Il rigore che Juncker vuole imporre all’Europa
di Ernesto Scelza

Non ci ha mai convinto il modo in cui, in Italia e in Europa, si presentano le ricette alternative per l’economia. Quelle che dovrebbero portarci fuori dalla crisi, mentre ci stanno consegnando allo spettro della recessione. Nulla si dice delle politiche che nella crisi ci hanno portato. Dovrebbero parlare di ideologie ultraliberiste, che venerano il mercato senza controlli, senza regole. E l’Ue, i governi d’Europa non lo farebbero mai. Si preferisce parlare di ‘rigore’ e di ‘sviluppo’ per dire delle politiche in campo per la fuoriuscita dalla crisi. Nessuno ci dice che sono state proprio le politiche ultraliberiste ad aver condotto l’intero sistema mondiale dell’economia alla più grave crisi dal ’29, dal crollo di Wall Street. Non si dice che allora fu una massiccia politica di investimenti pubblici a salvare il capitalismo, accompagnata da un forte prelievo fiscale su redditi e patrimoni. Prima del ‘toccasana’ del rilancio della produzione di guerra. Negli Usa di Obama, è bastato un timido Keynesismo per rilanciare l’economia e ridurre la disoccupazione. Da noi niente di tutto questo. Si continua a parlare di ‘rigore’ nei conti pubblici contro politiche ‘espansive’ di sviluppo. Anche in presenza di un evidente fallimento di queste ricette. Tra i maggiori fautori del ‘rigore’, oltre alla ‘Cancelliera’ Angela Merkel, c’è Jean-Claude Juncker, neo presidente della Commissione europea.

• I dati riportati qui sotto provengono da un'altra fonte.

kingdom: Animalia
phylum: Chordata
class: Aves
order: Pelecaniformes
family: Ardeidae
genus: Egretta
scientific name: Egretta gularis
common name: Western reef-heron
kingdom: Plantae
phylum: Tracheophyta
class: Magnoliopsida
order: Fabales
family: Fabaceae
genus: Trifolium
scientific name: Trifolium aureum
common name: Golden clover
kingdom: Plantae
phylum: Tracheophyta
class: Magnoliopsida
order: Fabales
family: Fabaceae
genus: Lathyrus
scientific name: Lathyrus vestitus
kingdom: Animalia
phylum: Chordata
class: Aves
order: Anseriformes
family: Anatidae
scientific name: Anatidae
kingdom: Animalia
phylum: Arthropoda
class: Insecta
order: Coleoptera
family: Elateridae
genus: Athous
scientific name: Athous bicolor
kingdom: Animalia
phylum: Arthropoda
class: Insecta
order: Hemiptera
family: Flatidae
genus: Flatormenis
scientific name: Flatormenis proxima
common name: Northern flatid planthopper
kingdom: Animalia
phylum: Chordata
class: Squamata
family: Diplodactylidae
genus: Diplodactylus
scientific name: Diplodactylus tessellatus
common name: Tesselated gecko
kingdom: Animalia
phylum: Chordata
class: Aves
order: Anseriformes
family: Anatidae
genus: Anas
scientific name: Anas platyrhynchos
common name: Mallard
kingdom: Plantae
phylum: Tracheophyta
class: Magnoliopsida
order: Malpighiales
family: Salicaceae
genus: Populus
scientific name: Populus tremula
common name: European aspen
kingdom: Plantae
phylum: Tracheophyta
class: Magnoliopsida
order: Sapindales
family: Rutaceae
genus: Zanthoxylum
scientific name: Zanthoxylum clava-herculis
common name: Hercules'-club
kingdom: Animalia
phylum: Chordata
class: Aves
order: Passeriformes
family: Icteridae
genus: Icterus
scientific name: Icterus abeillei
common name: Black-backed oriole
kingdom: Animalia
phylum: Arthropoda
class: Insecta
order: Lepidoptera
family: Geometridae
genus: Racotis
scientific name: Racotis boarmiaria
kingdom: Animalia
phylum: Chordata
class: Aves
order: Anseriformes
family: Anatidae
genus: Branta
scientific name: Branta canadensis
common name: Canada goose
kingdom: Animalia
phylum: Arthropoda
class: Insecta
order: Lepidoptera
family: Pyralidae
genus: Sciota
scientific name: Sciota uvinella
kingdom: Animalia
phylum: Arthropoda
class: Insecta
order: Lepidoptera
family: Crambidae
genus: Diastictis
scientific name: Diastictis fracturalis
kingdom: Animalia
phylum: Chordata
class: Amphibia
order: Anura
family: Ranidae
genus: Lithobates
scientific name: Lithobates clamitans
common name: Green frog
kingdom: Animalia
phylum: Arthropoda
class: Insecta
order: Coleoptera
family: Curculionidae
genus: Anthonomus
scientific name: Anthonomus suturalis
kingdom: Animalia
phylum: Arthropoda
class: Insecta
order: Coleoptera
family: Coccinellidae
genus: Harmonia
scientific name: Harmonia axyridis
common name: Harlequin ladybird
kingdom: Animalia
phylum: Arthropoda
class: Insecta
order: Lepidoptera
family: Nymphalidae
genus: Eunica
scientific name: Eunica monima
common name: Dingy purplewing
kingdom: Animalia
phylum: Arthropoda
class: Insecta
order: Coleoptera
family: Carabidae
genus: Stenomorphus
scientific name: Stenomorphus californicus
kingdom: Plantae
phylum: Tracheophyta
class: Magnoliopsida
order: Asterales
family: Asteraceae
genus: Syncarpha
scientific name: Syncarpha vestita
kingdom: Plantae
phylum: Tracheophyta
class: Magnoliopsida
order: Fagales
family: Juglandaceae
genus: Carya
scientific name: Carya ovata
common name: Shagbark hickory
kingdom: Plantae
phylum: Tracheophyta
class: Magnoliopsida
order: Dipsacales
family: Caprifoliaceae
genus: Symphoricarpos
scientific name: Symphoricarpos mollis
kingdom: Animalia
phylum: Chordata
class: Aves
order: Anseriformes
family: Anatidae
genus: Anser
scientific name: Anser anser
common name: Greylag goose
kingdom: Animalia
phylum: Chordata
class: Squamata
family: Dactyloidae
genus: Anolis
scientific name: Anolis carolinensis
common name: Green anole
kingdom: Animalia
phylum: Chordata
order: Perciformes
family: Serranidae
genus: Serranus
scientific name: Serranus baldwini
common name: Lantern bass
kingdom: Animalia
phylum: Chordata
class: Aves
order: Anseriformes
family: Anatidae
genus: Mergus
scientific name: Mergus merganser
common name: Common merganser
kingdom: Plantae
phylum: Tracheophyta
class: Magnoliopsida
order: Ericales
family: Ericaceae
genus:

Per 18 anni al governo in Lussemburgo, costretto nel 2013 alle dimissioni per uno scandalo. Questo campione del ‘rigore’ è ora di nuovo nel mirino: per aver consentito da premier lussemburghese tassazioni agevolate alle grandi imprese. Anche alle italiane, Fiat in testa, che così sottraevano denaro al fisco italiano. Che il Lussemburgo fosse un ‘paradiso fiscale’ lo sapevamo. Ma non sospettavamo che fosse questo il modello di ‘rigore’ che Juncker immagina per l’Ue.